Solution: ORC’s Light Lace smart garment uses optical fiber to capture movement with greater precision as it is form-fitting, lightweight and elastic. It is also affordable and washable.
Sarah Reyes pitched her countertop breast milk pasteurizer.
Problem: Working women who breastfeed often have limited choices of pumping location and many pump in restrooms which are not very sanitary, potentially exposing their breast milk to bacterial growth.
Solution: looē’s pasteurizer heats breast milk to a temperature that kills bacteria but is not as hot as stovetop pasteurization, allowing for less degradation of nutrients. The appliance then keeps breast milk cool until it’s served to an infant.
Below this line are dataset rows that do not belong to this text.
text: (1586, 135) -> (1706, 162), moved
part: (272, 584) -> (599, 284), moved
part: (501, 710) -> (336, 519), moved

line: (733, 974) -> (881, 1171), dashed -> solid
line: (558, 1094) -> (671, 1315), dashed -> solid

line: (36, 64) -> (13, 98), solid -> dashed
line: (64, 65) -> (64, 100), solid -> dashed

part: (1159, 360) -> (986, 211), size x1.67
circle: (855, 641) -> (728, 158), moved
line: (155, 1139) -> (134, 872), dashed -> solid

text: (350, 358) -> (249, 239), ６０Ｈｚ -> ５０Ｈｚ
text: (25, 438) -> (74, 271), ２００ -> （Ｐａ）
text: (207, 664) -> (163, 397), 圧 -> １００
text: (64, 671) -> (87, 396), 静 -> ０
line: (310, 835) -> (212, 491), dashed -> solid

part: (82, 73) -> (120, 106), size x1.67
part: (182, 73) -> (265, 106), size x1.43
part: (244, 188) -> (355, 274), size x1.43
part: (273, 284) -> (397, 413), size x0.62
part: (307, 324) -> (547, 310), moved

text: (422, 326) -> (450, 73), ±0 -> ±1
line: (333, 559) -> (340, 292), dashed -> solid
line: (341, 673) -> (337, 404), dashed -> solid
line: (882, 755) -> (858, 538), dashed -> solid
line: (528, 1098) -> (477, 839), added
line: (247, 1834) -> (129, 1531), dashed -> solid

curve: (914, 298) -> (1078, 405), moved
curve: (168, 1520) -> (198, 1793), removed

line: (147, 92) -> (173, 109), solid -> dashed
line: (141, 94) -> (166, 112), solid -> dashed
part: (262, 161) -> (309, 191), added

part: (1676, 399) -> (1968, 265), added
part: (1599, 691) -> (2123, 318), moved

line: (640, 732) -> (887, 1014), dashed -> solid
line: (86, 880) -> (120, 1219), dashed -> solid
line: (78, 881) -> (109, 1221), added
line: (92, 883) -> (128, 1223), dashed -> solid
Mark Lawley pitched his team’s wearable device to prevent falls in individuals who have lost feeling in the bottoms of their feet (peripheral neuropathy).
Problem: Individuals who experience peripheral neuropathy due to age, diabetes, or chemotherapy treatments are more susceptible to falls. Padded orthopedic shoes decrease discomfort but can also increase the incidence of falls and some people have an aversion to using a quad cane because they associate use of a cane with weakness.
Solution: Fitbit-like anklets which attach to a shoe insert. When a foot places weight on force-sensitive resistors on the shoe insert, small motors attached to the ankle are signaled to vibrate, thereby relocating the lost foot sensation to the ankle and allowing persons with peripheral neuropathy to maintain walking independence.
The Rev community has a lineup of additional events in the coming months. Please join us in Binghamton August 7-8 for NYSERDA’s 76West Clean Energy Competition finals. Our September 19 networking night will be Fast Pitches and Fresh Faces and will feature 90-second pitches by Rev’s newest members. And November 12-13 will see the first ever Grow-NY food and agriculture competition finals in Rochester.